**Task to carry out:** Carry on the answer about avoiding hardcoded URLs in ASP.NET MVC, writing on from its last sentence.

**Excerpt provided:**

To simply answer your question, yes, I consider both of the examples you listed "hardcoded". The second, @Url.Action is LESS hard-coded. It has less specificity implied. If you changed the root of your project, the second one would still work, while the first would break as mentioned by @Peter J. Also, I suppose the second would work if you were using areas and changed the area name, while the first would break.

To maybe be a little more helpful, though, I use a third approach. I had exactly your question a month ago, and thanks to ASP.NET MVC AJAX calls without static Controller URLs (magic strings) I have a process that works really well for me.

Index.cshtml

<input data-action='@Url.Action(Mvc.AutoComplete.PostalCode())' type='text' name='postalCode' class='autoComplete'><input>
<input data-action='@Url.Action(Mvc.AutoComplete.ProductCategory())' type='text' name='productCategory' class='autoComplete'><input>

main.js

$('input.autoComplete').each(function () {
    var el = $(this);
    el.autocomplete({source: el.data('action')});
});

Voila! Compile-time checking and clear separation of responsibility via T4MVC and HTML5 data attributes. The controller definition is read from the widget that uses it. Great for partial views that might appear multiple times on a page.

**Records shown:**
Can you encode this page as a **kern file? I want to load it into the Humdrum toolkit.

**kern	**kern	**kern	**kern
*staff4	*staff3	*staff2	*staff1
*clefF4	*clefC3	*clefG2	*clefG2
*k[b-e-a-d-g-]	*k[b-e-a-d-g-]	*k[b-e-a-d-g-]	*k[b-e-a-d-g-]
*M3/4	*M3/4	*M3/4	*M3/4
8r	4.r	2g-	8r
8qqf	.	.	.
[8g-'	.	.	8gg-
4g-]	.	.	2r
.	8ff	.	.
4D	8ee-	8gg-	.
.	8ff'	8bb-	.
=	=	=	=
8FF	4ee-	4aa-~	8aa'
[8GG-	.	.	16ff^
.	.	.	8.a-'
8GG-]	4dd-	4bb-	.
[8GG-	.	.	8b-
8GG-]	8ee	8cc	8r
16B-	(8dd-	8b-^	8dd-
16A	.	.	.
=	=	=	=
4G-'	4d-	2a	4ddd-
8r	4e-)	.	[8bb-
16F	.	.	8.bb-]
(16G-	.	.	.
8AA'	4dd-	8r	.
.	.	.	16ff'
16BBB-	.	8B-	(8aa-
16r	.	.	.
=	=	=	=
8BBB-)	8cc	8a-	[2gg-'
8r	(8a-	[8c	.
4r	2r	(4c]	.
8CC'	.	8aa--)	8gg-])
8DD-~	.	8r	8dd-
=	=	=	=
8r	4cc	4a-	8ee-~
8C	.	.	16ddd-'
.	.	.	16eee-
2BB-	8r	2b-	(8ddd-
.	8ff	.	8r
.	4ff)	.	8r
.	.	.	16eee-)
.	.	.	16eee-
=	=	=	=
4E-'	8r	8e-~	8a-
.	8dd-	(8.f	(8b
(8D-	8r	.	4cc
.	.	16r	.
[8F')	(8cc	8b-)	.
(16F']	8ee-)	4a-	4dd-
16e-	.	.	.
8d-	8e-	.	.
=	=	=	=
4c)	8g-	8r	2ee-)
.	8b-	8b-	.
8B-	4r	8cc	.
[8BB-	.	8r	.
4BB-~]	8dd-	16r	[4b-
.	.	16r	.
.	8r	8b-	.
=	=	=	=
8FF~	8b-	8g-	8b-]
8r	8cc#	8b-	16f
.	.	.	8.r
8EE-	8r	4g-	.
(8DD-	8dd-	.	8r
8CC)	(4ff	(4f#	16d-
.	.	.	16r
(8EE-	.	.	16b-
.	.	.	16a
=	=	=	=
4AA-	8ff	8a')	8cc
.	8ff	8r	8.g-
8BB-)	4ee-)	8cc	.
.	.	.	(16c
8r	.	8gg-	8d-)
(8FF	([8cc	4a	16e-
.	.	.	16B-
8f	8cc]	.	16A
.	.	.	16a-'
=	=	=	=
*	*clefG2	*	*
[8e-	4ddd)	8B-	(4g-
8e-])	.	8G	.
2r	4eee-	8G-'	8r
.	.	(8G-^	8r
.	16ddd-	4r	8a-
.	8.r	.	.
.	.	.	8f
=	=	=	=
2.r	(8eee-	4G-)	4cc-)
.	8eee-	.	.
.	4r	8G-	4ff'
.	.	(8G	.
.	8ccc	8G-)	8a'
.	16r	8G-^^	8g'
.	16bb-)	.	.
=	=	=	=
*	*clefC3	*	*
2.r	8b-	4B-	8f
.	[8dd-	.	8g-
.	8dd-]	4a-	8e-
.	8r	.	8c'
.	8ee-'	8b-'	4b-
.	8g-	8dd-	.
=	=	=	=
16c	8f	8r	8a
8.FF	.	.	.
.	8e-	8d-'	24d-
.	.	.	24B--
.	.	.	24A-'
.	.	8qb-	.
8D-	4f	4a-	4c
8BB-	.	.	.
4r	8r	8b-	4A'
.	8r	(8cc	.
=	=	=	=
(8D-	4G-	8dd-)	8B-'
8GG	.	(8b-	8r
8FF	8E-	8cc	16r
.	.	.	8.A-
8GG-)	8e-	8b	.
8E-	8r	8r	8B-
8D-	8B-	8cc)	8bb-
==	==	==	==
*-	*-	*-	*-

**Expected answer:**
I highly recommend using T4MVC, which is the "Mvc." syntax you see in the example view. If you are trying to avoid 'hard-coding', that's about as dynamic as you can get for this. I use T4MVC ( http://t4mvc.codeplex.com/ ) so I can avoid "magic strings" to refer to controllers and actions in my views. T4MVC isn't perfect, but it's a big improvement. Inside of hidden T4MVC files, there's still hard-coded values, but you never see them, they get generated automatically from your controllers, and get compile-time checked.

Also, as has already been suggested here by @Valamas, I then use data attributes on HTML elements to pass those URLs from my views to javascript.

I especially use this data-attribute approach when I have AJAX calls on my page. A single page might easily have 10 URL dependencies, and it's hard to tell when the links are broken by user-testing that might not have full coverage of conditional features. But, hooray! T4MVC throws compile-time errors when the links don't exist, and if your code is organized with all the data attribute inspections in init, javascript throws load-time errors when the corresponding data attributes are missing (rather than the run-time errors you would get for undefined variables). This offers much earlier/easier detection of linkage defects, even if you aren't unit testing your javascript (and I don't).

I usually have a standard header on every page that includes the current globally-useful information (UserId, for example) as data attributes on the BODY element, or on a display:none SPAN with a well-known ID.

Then, I will typically load all of the data from attributes at a single location near the top of my javascript code (or each javascript file that needs it).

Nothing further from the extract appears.